John the Ripper can automatically detect DES, MD5, and Blowfish encrypted UNIX passwords and use a brute force attack to uncover easy-to-guess passwords (see Figure B-6). Once hackers have a password, they can log in to a valid account and establish a foothold on a computer.

Figure B-6: John the Ripper is a command-line program that can find weak passwords on UNIX-based systems.

NetBus

Originally developed as a remote access Trojan similar to Back Orifice, newer versions of NetBus are now being marketed as a legitimate remote access administrative tool. Despite this change of focus by the NetBus programmers, hackers continue to use earlier versions of NetBus (see Figure B-7) to secretly access other computers. In addition, many hacker websites provide the original Delphi source code so anyone can make modifications to create a new version of NetBus or write an entirely different remote access Trojan horse.

Figure B-7: NetBus is one of the more popular remote access Trojan horse programs.

Nmap

Considered one of the best scanning tools for probing a system, Nmap incorporates almost every scanning technique known into one single program (see Figure B-8). Depending on the scanning option you use, Nmap can offer you speed or stealth (to prevent a target computer from knowing it's being probed) using a variety of different protocols (ICMP, UDP, TCP, etc.). You can safely assume that given enough time, Nmap can find an opening in practically any computer.

Figure B-8: Nmap provides a variety of scanning techniques to help you probe the vulnerabilities of a computer.

Nmap runs on UNIX-based operating systems such as Linux and FreeBSD, and comes with full C/C++ source code that you can study and modify. With an active programming community behind it, Nmap is likely to continue for some time as the most powerful scanning tool available to both system administrators and hackers.

SubSeven

While development of Back Orifice has slowed to a crawl, a new Trojan horse named SubSeven has taken its place as the most popular Trojan horse to use (see Figure B-9). SubSeven's programmers continue to add new features to the program, such as a text-to-speech module, a spy program for retrieving passwords and other data used by instant messaging programs, and the ability to retrieve a variety of information from an infected computer such as the user's name, address, and even Windows CD key number.

Figure B-9: SubSeven has surpassed Back Orifice as the most popular remote access Trojan horse currently in use.

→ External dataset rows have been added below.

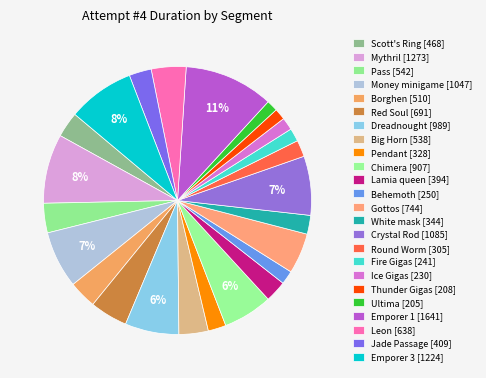

To the nearest percent, what is the difference between the largest and smallest slice percentages?

9%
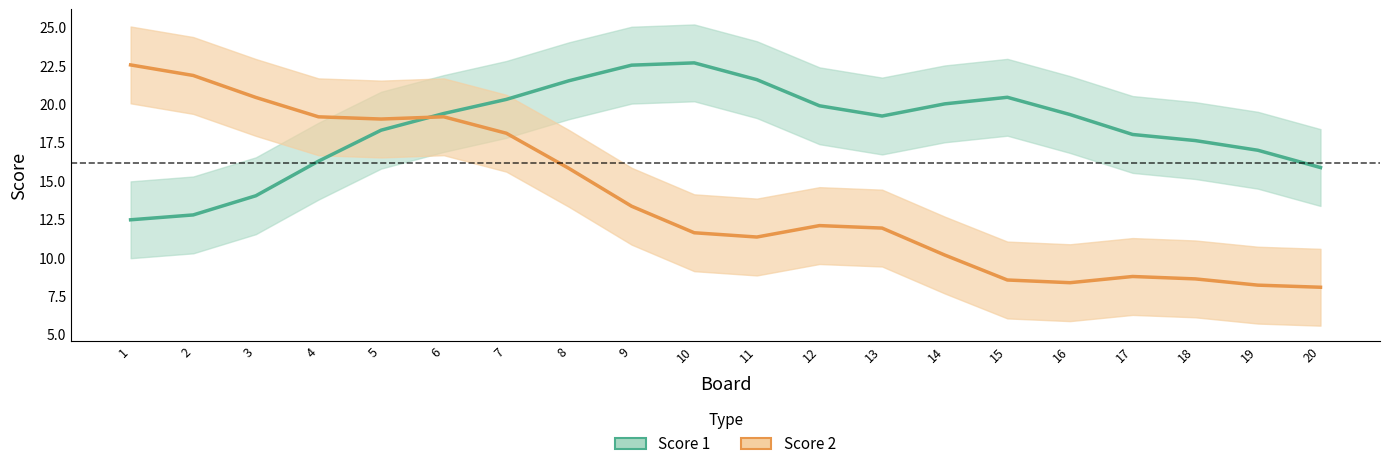

Is it true that Score 2 equals 19 at 5?

True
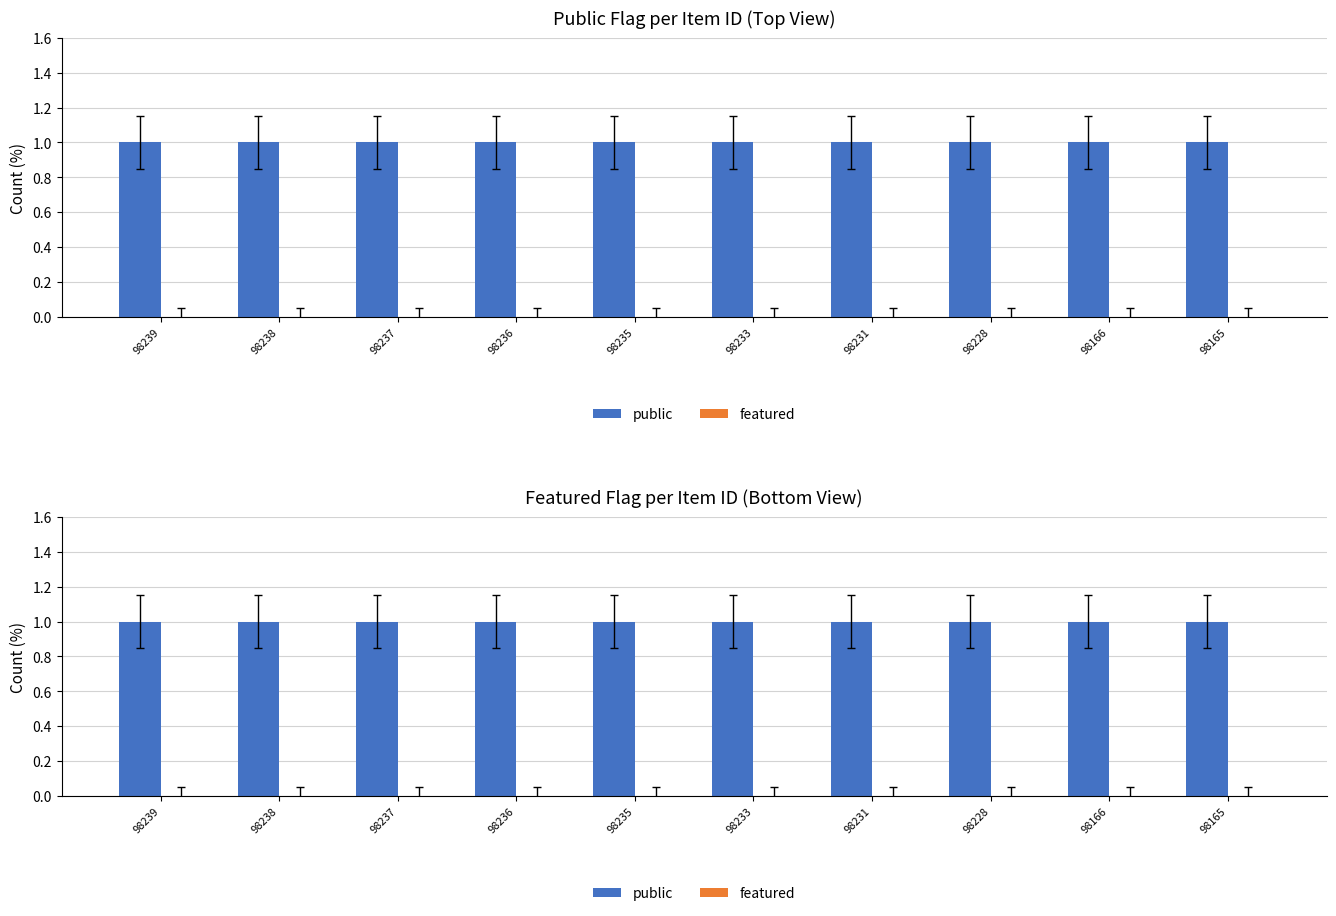

Which series changed the most between 98231 and 98166?

public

To help stay in touch with other users, SubSeven's programmers even offer a mailing list and IRC chat room. With the popularity of SubSeven, more computers could eventually be infected by SubSeven than other remote access Trojan horse.

UpYours

For a brief period, email bombs surged in popularity. The idea was to flood a single email account with multiple messages or to subscribe a victim to multiple mailing lists, usually to topics that included child pornography, sexual bondage, or necrophilia.

In 1996, a hacker named "johnny xchaotic" made the headline news when, on two separate occasions, he email bombed various organizations and prominent people including Bill Gates, the Ku Klux Klan, Pat Buchanan, Bill Clinton, the Church of Scientology, and Newt Gingrich.

Email bombing quickly faded as ISPs shut down their mail forwarding services and removed websites that offered email bombing programs. While still an effective tool, email bombing programs like UpYours can reveal an attacker's IP address, further reducing the appeal of attempting a large-scale email bombing attack (see Figure B-10).

Figure B-10: UpYours was one of the original email bombing programs that provides a variety of options for email bombing a victim.